> TRECHO DO DOCUMENTO
--

Ministério Público investiga entrada de PMs em escola
O Ministério Público de São Paulo (MPSP) instaurou um inquérito civil para investigar a entrada de 12 policiais militares armados na EMEI Antônio Bento, na Zona Oeste de São Paulo, em 11 de novembro de 2025. A ação ocorreu após a denúncia de um pai de uma aluna de 4 anos, que se opôs a uma atividade pedagógica sobre a orixá Iansã.
A promotoria busca apurar possíveis casos de discriminação racial, uso de força policial indevida e falhas na educação para relações étnico-raciais. O pai da criança, que é policial militar, foi indiciado pela Polícia Civil por intolerância religiosa. Segundo o MP-SP, a análise das câmeras corporais dos agentes e outros documentos não apontou qualquer crime que justificasse a intervenção policial, sendo a diligência considerada injustificada.

--

> DADOS FORNECIDOS
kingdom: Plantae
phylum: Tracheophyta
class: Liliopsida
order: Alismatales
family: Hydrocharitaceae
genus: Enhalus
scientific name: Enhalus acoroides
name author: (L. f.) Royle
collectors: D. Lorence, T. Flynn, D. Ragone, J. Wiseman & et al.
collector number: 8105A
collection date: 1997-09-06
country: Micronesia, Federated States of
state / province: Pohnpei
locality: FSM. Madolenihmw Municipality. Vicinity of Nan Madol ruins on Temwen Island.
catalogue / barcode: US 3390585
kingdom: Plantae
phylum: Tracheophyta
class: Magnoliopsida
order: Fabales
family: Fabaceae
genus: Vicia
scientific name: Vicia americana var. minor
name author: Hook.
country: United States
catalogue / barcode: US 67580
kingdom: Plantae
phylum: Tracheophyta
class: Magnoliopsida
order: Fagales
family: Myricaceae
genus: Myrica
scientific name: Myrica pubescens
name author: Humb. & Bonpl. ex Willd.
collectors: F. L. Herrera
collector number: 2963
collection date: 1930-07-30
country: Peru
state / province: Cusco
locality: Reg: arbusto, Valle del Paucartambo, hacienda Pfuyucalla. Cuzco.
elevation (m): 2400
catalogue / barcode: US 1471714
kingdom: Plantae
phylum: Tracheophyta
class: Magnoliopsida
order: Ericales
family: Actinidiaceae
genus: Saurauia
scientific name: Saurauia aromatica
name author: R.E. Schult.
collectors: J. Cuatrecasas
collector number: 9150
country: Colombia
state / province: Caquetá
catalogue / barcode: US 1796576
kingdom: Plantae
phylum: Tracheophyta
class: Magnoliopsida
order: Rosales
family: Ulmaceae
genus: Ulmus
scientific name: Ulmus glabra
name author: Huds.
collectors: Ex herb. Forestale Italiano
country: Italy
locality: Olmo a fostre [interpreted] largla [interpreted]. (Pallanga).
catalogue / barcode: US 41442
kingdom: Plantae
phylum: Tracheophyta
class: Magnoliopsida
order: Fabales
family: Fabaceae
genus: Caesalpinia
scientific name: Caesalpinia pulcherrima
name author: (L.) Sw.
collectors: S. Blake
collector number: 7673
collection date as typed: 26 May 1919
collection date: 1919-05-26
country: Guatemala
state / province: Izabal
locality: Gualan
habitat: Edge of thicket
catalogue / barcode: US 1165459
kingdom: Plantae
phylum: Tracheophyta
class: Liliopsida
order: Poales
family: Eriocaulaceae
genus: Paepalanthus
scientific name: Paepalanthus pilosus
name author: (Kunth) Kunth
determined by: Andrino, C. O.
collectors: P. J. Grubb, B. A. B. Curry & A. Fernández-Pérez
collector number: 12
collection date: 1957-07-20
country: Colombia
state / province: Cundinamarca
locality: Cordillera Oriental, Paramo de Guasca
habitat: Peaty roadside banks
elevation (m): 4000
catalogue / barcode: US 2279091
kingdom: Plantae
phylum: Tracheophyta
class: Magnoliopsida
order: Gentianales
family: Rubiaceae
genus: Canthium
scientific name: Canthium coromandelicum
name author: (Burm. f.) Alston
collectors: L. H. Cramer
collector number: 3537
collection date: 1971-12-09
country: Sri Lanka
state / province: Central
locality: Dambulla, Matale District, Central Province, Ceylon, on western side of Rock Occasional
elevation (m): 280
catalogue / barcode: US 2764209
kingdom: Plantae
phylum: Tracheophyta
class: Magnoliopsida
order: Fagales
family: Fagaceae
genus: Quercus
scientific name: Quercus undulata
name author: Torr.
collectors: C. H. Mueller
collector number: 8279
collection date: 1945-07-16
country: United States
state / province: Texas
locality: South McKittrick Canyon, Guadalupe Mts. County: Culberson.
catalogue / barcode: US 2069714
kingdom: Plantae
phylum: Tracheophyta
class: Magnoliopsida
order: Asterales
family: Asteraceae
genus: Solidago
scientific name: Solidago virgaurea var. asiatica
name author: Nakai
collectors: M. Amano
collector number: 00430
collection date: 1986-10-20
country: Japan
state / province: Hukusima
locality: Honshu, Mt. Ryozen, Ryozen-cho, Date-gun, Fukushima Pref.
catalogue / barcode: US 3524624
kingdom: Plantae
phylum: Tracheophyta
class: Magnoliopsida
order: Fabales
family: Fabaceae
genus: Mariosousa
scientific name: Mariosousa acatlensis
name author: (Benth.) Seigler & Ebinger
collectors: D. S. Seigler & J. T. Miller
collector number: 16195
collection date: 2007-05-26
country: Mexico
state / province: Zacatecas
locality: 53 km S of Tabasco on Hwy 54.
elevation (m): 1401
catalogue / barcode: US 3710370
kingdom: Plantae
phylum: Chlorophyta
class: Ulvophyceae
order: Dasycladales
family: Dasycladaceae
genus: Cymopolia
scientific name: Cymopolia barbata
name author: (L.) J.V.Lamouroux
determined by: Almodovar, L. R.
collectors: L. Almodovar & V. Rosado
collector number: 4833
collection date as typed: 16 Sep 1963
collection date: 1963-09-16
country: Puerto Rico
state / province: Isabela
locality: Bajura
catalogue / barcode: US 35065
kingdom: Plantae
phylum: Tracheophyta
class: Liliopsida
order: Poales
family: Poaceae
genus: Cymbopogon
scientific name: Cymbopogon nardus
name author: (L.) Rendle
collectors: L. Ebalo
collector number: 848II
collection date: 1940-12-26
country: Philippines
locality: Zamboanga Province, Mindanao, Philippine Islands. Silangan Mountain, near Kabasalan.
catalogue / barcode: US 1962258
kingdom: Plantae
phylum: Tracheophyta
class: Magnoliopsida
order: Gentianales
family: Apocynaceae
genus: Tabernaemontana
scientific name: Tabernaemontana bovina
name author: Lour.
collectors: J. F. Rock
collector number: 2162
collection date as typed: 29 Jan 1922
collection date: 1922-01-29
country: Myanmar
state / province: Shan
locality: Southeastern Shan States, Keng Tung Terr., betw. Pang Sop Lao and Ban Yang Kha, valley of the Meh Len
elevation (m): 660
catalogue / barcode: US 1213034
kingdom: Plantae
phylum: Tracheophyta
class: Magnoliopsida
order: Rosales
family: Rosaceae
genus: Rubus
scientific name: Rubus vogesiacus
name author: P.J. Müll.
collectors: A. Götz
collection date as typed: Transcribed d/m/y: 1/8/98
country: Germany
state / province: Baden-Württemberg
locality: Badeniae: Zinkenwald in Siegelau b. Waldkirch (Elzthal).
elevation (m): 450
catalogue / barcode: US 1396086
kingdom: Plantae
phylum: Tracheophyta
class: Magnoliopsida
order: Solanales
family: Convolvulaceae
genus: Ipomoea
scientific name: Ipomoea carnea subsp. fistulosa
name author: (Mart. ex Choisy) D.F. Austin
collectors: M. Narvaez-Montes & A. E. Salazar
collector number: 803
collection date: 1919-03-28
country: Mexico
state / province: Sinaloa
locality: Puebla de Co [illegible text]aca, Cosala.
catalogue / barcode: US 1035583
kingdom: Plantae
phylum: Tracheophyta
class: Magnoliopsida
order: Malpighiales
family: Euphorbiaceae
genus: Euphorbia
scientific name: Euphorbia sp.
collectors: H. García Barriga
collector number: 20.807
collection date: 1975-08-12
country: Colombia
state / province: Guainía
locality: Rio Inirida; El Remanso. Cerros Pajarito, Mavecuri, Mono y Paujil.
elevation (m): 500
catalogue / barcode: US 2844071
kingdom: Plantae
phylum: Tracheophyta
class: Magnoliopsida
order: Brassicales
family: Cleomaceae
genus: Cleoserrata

--

> TAREFA A
Copie do trecho do documento a parte que começa nas palavras "Ministério Público investiga" e vai até as palavras "diligência considerada injustificada.", inclusive.
> TAREFA B
Segundo o trecho do documento, quantos policiais militares armados entraram na EMEI Antônio Bento?
O material não entra em nada aqui.

> SUA RESPOSTA A
Ministério Público investiga entrada de PMs em escola
O Ministério Público de São Paulo (MPSP) instaurou um inquérito civil para investigar a entrada de 12 policiais militares armados na EMEI Antônio Bento, na Zona Oeste de São Paulo, em 11 de novembro de 2025. A ação ocorreu após a denúncia de um pai de uma aluna de 4 anos, que se opôs a uma atividade pedagógica sobre a orixá Iansã.
A promotoria busca apurar possíveis casos de discriminação racial, uso de força policial indevida e falhas na educação para relações étnico-raciais. O pai da criança, que é policial militar, foi indiciado pela Polícia Civil por intolerância religiosa. Segundo o MP-SP, a análise das câmeras corporais dos agentes e outros documentos não apontou qualquer crime que justificasse a intervenção policial, sendo a diligência considerada injustificada.

> SUA RESPOSTA B
Doze policiais militares armados.